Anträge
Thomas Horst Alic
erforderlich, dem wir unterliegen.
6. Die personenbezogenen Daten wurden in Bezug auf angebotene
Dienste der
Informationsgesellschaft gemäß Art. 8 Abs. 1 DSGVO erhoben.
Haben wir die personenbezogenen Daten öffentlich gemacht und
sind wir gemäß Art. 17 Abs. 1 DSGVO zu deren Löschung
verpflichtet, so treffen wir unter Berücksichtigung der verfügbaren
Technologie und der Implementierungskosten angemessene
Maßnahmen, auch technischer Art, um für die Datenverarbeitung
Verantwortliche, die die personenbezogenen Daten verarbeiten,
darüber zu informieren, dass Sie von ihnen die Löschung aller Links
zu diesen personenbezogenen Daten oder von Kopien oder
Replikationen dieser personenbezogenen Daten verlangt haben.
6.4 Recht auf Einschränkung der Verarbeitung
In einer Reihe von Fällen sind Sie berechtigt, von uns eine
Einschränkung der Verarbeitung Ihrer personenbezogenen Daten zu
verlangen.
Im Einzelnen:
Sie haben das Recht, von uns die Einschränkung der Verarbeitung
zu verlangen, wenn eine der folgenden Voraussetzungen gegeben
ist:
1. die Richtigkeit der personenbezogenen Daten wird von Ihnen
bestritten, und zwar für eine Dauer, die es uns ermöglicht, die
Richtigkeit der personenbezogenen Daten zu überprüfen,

•••••

Your objective> Please extract every line of the data above and reproduce each one word for word.

Task solution>
Anträge
Thomas Horst Alic
erforderlich, dem wir unterliegen.
6. Die personenbezogenen Daten wurden in Bezug auf angebotene
Dienste der
Informationsgesellschaft gemäß Art. 8 Abs. 1 DSGVO erhoben.
Haben wir die personenbezogenen Daten öffentlich gemacht und
sind wir gemäß Art. 17 Abs. 1 DSGVO zu deren Löschung
verpflichtet, so treffen wir unter Berücksichtigung der verfügbaren
Technologie und der Implementierungskosten angemessene
Maßnahmen, auch technischer Art, um für die Datenverarbeitung
Verantwortliche, die die personenbezogenen Daten verarbeiten,
darüber zu informieren, dass Sie von ihnen die Löschung aller Links
zu diesen personenbezogenen Daten oder von Kopien oder
Replikationen dieser personenbezogenen Daten verlangt haben.
6.4 Recht auf Einschränkung der Verarbeitung
In einer Reihe von Fällen sind Sie berechtigt, von uns eine
Einschränkung der Verarbeitung Ihrer personenbezogenen Daten zu
verlangen.
Im Einzelnen:
Sie haben das Recht, von uns die Einschränkung der Verarbeitung
zu verlangen, wenn eine der folgenden Voraussetzungen gegeben
ist:
1. die Richtigkeit der personenbezogenen Daten wird von Ihnen
bestritten, und zwar für eine Dauer, die es uns ermöglicht, die
Richtigkeit der personenbezogenen Daten zu überprüfen,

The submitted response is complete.